Yesterday I went on a rant about how marketeers don’t use cognitive science in their decision making process. While I suspect that there are a few ‘savvy’ marketeers who will attempt to, for the most part it they don’t.
The video above is interesting because it’s an actual cognitive experiment by Duke University that is aimed squarely at understanding what role cognition plays in relation to consumers and brands.
However, the conclusion that the experimenters arrive at, that marketing resources may be put to better use generating super short, almost unnoticeable brand experiences, is erroneous in my opinion. For starters, the Apple logo does not inherently make people ‘more creative’. Apple has spent years marketing it’s products through various different channels in order to create a link between the Apple brand and ‘creativity’ in consumers minds. Without that previous ground work from Apple, there would be no pattern to recognize in the results. Score 1 for old fashioned marketing.
And who knows, maybe the Apple logo has no effect on creativity, but the IBM logo has a diminishing effect. There’s also no statistical data mentioned. The results could be real but insignificant for all we know.
There’s also a lot of cognitive science which both supports and criticizes every other marketing medium such as television advertising or presence marketing. If we were to ask someone like the Cochrane Foundation to do some meta analysis on all the available studies, my gut feeling is that they would reach no conclusion at all. We may well put television advertising through defensive mental filters, but that doesn’t mean it has no beneficial effective.
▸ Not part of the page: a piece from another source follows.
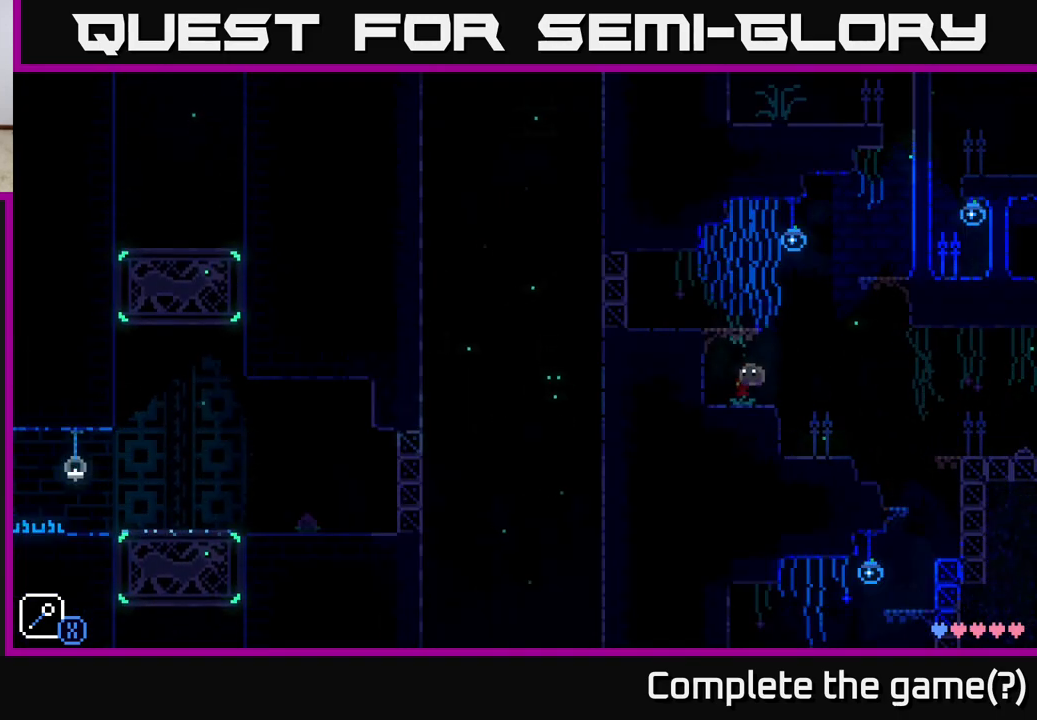
{"buttons": ["A"], "left_stick": "left", "right_stick": "center", "events": [[150, "B", "down"], [233, "B", "up"], [350, "A", "down"], [500, "left_stick", "left"]]}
But ultimately, it comes down to the real world implications. No self respecting marketing weasel (I quite like the term now, weasels have a lot of good qualities) would tell Nike or Ford to abandon television advertising because they’d be laughed out of the room. Nor does anyone want the job of orchestrating something as subtle and demanding as what this video suggests. And going back to my first point, without that T.V. exposure or press coverage, what message do you expect to carry in those subliminal messages?
Let me be clear however, I’m not saying this isn’t an important field of research because it clearly is, and who knows, in the future it may yield some genuinely useful and applicable techniques for people to apply. But for now, it’s interesting yet useless, and more importantly, it’s marketing people marketing their marketing insight to other marketeers, so take it with a pinch of salt.